Dirbêsiyê işgale karşı hazırlanıyor

Türk devletinin işgal tehdidi altındaki Dirbêsiyê’deki savunma hazırlıklarında yer alan komutanlardan Berxwedan Korşit, “Bu toprakların çocukları olarak hazırız, işgale karşı duracağız” dedi.

Cizîrê Bölgesi’ne bağlı Dirbêsiyê kenti halkı, savunma güçlerini oluşturuyor.

Dirbêsiyê savunmasının oluşturulmasında yer alan Dirbêsiyêli komutanlardan Berxwedan Korşit, “Bu şehirde doğdum ve çocukluğumu bu sokaklarda geçirdim. Buraya bırakmayacağız” diye konuştu.

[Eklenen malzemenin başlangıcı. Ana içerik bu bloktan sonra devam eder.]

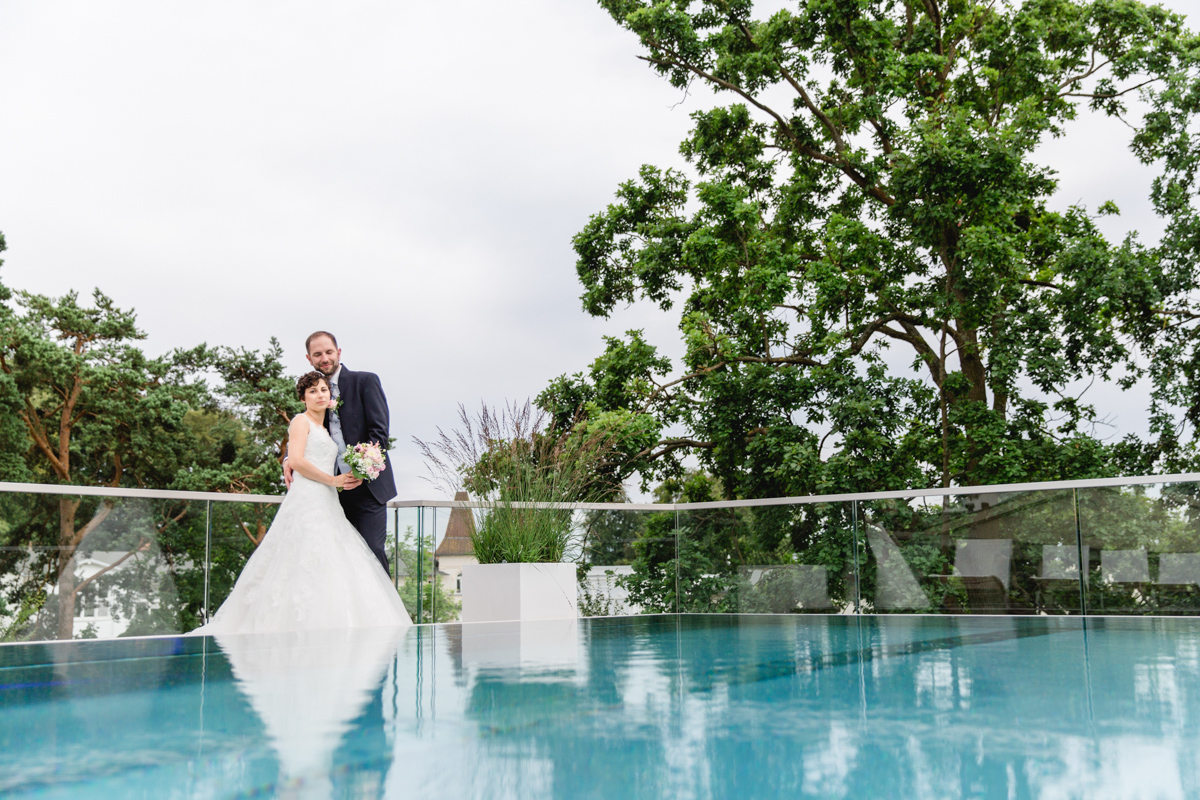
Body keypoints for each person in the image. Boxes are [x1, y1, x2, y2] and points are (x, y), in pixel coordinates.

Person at [192, 371, 411, 634]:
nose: (320, 395)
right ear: (303, 398)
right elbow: (295, 460)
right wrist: (333, 481)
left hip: (328, 501)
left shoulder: (325, 426)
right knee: (301, 555)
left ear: (330, 395)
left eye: (323, 390)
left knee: (330, 558)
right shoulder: (300, 421)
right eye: (313, 391)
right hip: (309, 497)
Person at [285, 331, 396, 574]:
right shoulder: (314, 392)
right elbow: (305, 428)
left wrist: (360, 470)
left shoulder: (365, 381)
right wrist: (288, 458)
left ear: (338, 352)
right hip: (331, 492)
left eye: (328, 352)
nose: (324, 358)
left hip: (368, 488)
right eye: (317, 354)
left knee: (372, 551)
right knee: (337, 559)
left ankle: (382, 613)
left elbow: (379, 433)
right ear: (309, 358)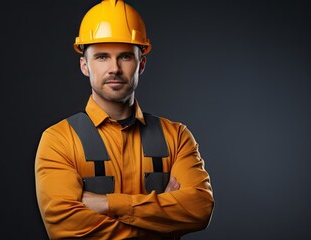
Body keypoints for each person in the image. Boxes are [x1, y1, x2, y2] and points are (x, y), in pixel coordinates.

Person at [34, 0, 214, 239]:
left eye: (126, 57)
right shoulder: (58, 140)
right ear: (84, 65)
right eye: (102, 57)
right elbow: (65, 227)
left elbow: (199, 209)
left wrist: (106, 204)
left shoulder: (177, 137)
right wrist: (161, 216)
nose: (115, 68)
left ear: (141, 64)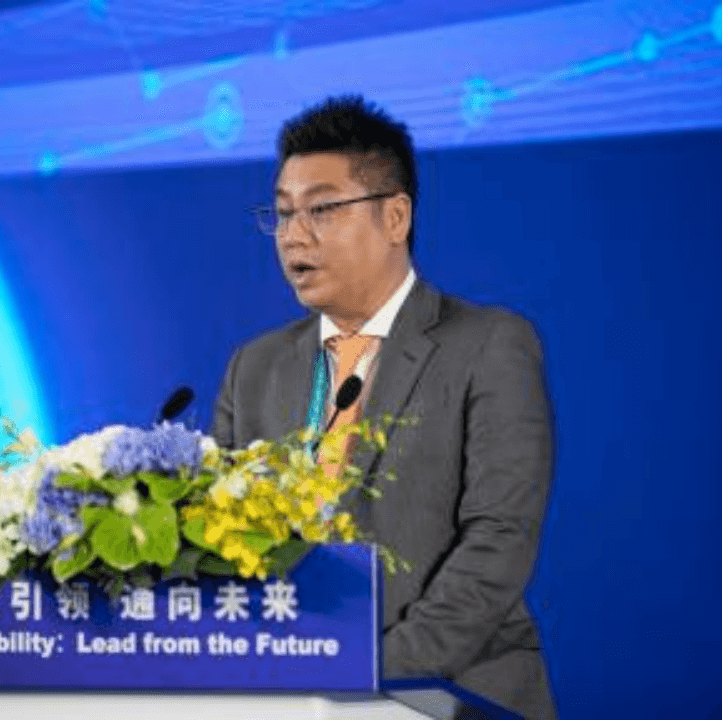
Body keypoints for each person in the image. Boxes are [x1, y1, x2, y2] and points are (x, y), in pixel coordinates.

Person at [210, 95, 557, 719]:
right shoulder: (254, 368)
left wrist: (363, 669)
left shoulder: (489, 345)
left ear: (395, 217)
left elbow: (498, 541)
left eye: (321, 209)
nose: (293, 235)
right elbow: (221, 542)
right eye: (283, 213)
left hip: (455, 696)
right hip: (290, 698)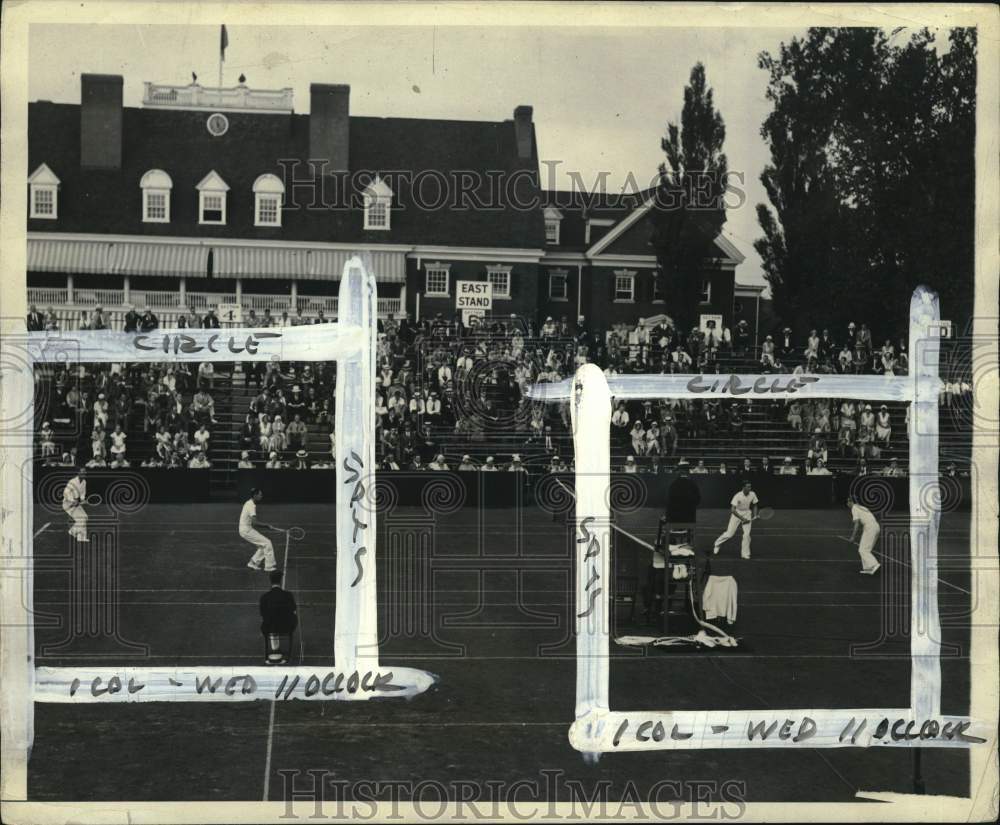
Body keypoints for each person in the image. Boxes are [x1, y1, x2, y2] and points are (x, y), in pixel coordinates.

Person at [713, 480, 759, 560]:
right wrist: (742, 518)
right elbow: (733, 510)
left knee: (746, 535)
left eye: (750, 487)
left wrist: (754, 515)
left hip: (747, 513)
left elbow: (755, 505)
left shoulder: (753, 494)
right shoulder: (737, 496)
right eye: (748, 487)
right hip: (736, 514)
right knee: (729, 534)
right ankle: (717, 544)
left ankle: (745, 554)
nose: (750, 488)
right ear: (743, 487)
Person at [260, 569, 298, 665]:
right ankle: (282, 652)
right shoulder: (288, 595)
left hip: (269, 627)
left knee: (268, 621)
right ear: (280, 580)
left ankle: (273, 650)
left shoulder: (264, 597)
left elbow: (262, 614)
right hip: (286, 627)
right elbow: (293, 610)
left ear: (270, 581)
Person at [241, 488, 278, 572]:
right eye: (260, 495)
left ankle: (252, 563)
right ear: (255, 495)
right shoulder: (251, 506)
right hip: (246, 530)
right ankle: (269, 566)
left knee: (263, 545)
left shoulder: (248, 502)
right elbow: (255, 523)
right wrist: (267, 526)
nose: (261, 496)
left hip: (246, 529)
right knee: (267, 543)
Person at [846, 496, 881, 574]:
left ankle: (874, 564)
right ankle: (868, 568)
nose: (847, 503)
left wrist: (853, 536)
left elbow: (857, 524)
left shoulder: (854, 508)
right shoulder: (862, 507)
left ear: (851, 502)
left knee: (863, 550)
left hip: (870, 528)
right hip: (876, 527)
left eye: (848, 501)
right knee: (865, 550)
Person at [61, 466, 89, 542]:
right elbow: (65, 493)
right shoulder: (72, 482)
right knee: (82, 518)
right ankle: (72, 531)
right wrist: (73, 500)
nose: (84, 473)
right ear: (78, 473)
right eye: (82, 472)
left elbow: (82, 493)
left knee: (85, 517)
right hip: (67, 504)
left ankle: (81, 537)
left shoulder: (84, 482)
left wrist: (83, 499)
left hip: (75, 503)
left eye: (84, 472)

Dirbêsiyê’nin de Türk işgal tehdidiyle karşı karşıya olduğunu kaydeden Berxwedan Korşit, hazırlıklara ilişkin ANF’ye şunları söyledi: “Bölge halkı Efrîn ve Serêkaniyê’de yaşananların tekrar olmaması için saldırılara karşı büyük hazırlıklar yapıyor. Binler kentlerini korumak için bir araya gelip birliklerini oluşturuyor. Sürekli göçebeliğe yeter artık. Hiçbir devlet Efrîn ve Serêkaniyê’de yapılan çağrılara kulak vermedi. Onun için halk kendi kendini koruma görevi üstleniyor. Artık kimseyi beklemiyor. Ben de kentimin, topraklarımın, bu halkın ve değerlerinin savunucusu olarak üstüme düşen görevi yapıyorum.”

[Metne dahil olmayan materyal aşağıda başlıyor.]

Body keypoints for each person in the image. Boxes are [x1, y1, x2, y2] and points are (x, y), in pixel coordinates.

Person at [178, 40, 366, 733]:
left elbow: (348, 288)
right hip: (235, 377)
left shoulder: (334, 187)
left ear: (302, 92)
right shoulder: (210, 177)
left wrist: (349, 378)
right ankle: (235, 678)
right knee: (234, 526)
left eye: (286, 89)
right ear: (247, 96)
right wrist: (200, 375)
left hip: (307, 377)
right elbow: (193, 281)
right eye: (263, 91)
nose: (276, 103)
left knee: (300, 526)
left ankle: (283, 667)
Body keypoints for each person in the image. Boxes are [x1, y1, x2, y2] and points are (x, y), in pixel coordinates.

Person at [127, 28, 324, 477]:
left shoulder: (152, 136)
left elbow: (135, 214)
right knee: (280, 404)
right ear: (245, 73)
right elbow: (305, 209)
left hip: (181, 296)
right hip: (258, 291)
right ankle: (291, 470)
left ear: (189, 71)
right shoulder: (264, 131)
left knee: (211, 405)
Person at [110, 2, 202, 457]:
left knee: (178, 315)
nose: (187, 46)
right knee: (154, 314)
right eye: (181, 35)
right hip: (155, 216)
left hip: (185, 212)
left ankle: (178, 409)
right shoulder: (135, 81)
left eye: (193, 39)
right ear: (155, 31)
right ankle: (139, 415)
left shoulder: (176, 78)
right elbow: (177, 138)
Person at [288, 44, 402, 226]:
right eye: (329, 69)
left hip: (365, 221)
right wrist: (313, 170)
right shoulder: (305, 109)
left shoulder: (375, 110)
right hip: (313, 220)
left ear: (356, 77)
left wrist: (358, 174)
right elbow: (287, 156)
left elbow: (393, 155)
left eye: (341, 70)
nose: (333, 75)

DIRBESIYÊ’NİN HEDEF OLMASININ NEDENLERİ

Berxwedan Korşit, Dirbêsiyê’nin de işgal hedefleri arasında olmasını ise şöyle izah etti: “Türk devletinin Dirbêsiyê kentini işgal etme amaçlarından biri, coğrafyası ve tarihidir. Şehrin, köylerinin içerisinde yaşayan halkların uzun bir tarihi var. Türk devletinin işgal ve saldırılarda amacı bu tarihi kaybetmektir. Tarihi toprağa gömmek, halkını ise katletmek istiyor. Zaten daha öncesinde bu şehir ikiye bölünmüş. Serêkaniyê-Ceylanpınar gibi sınırı vurduklarında zaten şehrin yarısını kestiler. Diğer yarısını da işgal etmeyi amaçlıyor.”

HEP BİRLİKTE İŞGALE KARŞI DURACAĞIZ

“Bu savunma görevini yaparken çocukluğum aklıma geliyor ve bundan güç alıyorum. Bu sokaklardaki yürüyüşüm, hareketlerim, arkadaşlarımla şakalaşmalarımız, gülüşmelerimiz vb. birçok anının yaşandığı bu kenti bırakmam” diyen Korşit, şunları ifade etti: “Bu topraklar için can verecek güce ulaşmışım. Eskiden ‘ya zafer ya ölüm’ diyorduk şimdi ölümü de kabul etmiyoruz; ‘ya zafer ya zafer’ diyoruz. Bu toprakların çocukları olarak hazırız. Bu işgale karşı duracağız. Geri adım atmayacağız. Hep birlikte direneceğiz.”